Il est des films qui ne cherchent pas à séduire, mais à habiter. The Hunter de Rafi Pitts fait partie de ceux-là. Œuvre silencieuse, presque ascétique, elle déroule le fil d’une errance humaine dans un Iran déchiré, avec la lenteur d’un souffle retenu. C’est un film que j’ai reçu non comme une intrigue à suivre, mais comme un paysage à traverser – rugueux, opaque, traversé de blessures anciennes. En lui accordant une note de 8/10, je reconnais moins une perfection formelle qu’une force discrète, une fidélité rare à une vision du monde où la parole ne suffit plus.
Ali est gardien de nuit, père endeuillé, mari sans réponses. Il est aussi chasseur – mais de quoi exactement ? Dès les premières minutes, son visage fermé, son corps qui se déplace sans heurt, évoquent une présence déjà ailleurs, presque posthume. Rafi Pitts, qui incarne lui-même ce personnage, choisit de le jouer sans effets, dans une retenue extrême, parfois glaçante. Ce choix pourrait sembler aride, mais il m’a semblé au contraire profondément cohérent : Ali n’est pas là pour raconter, il est là pour endurer, et cette posture rend plus bouleversante encore sa lente bascule vers une forme de violence désespérée.
La chasse, au cœur du titre, est moins un loisir qu’un langage. Chaque coup de feu résonne comme une phrase qu’on n’a pas pu dire, chaque déplacement dans la forêt devient une tentative de réécrire le lien entre l’homme et un monde devenu illisible.
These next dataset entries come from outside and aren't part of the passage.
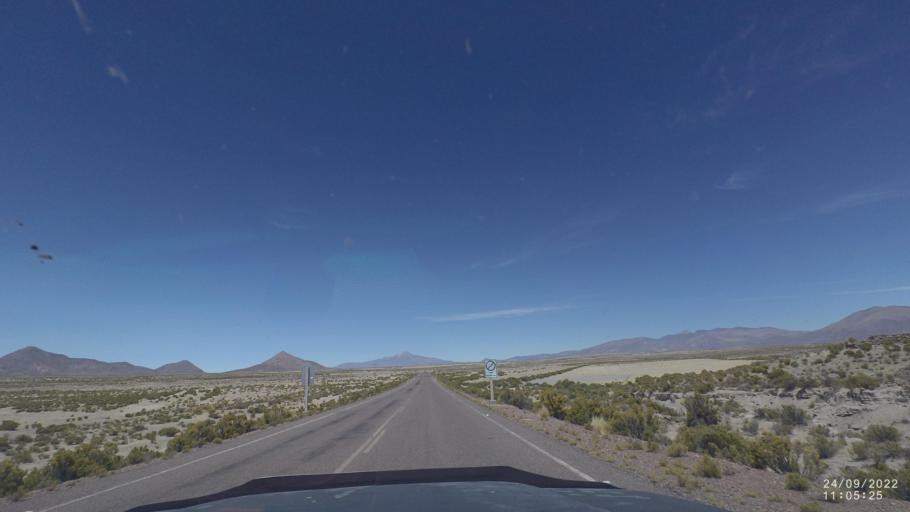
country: BO
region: Oruro
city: Challapata
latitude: -19.4736
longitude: -67.4292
J’ai été frappé par cette manière qu’a Pitts de faire du geste du chasseur un acte presque spirituel – non pas pour tuer, mais pour exister dans un monde où tout a été réduit au bruit et à la menace. Le fusil, dans ce contexte, devient un outil de communication muette, une manière de graver son existence dans un réel qui cherche à l’effacer.
Ce qui m’a le plus marqué dans The Hunter, c’est la façon dont le film épouse la disparition – non seulement celle des êtres aimés, mais celle d’un homme à lui-même, à sa ville, à son pays. Téhéran est montrée comme une ville embouteillée, chaotique, étouffante. Puis la forêt, en contraste, s’ouvre, mais pour mieux absorber l’homme. Pitts filme les arbres, les sentiers, les brumes comme des seuils – ni tout à fait menaçants, ni tout à fait consolants. La nature n’est pas un refuge, elle est un miroir. Et ce miroir ne renvoie plus de visage, seulement une silhouette en fuite.
Il serait facile de ne voir dans The Hunter qu’un drame existentiel, une sorte de poème visuel sur la solitude. Mais sous cette surface plane, le film recèle une charge politique d’une rare subtilité. L’État est omniprésent dans son absence : les policiers, les routes barrées, les menaces voilées dessinent un paysage social tendu, prêt à craquer. Ali, en se retournant contre ce système, ne devient pas un héros, mais un symptôme. Ce geste, aussi brutal que fugace, ne vise pas tant à venger qu’à signifier : quelque chose ne va pas, et l’homme qui se tait n’est pas celui qui consent. Pitts ne juge pas, il observe – et laisse au spectateur le soin de ressentir cette lente noyade dans l’indifférence et la confusion.
En sortant de The Hunter, on n’emporte ni répliques ciselées, ni rebondissements marquants. On emporte un état. Une sensation diffuse d’inquiétude, une mélancolie sourde, un désir de silence. C’est un film qui exige du spectateur qu’il ralentisse, qu’il écoute autrement. Il ne s’agit pas ici d’adhérer à un récit, mais de se laisser traverser par une atmosphère – comme on écouterait une musique venue de loin, avec un léger tremblement dans l’âme.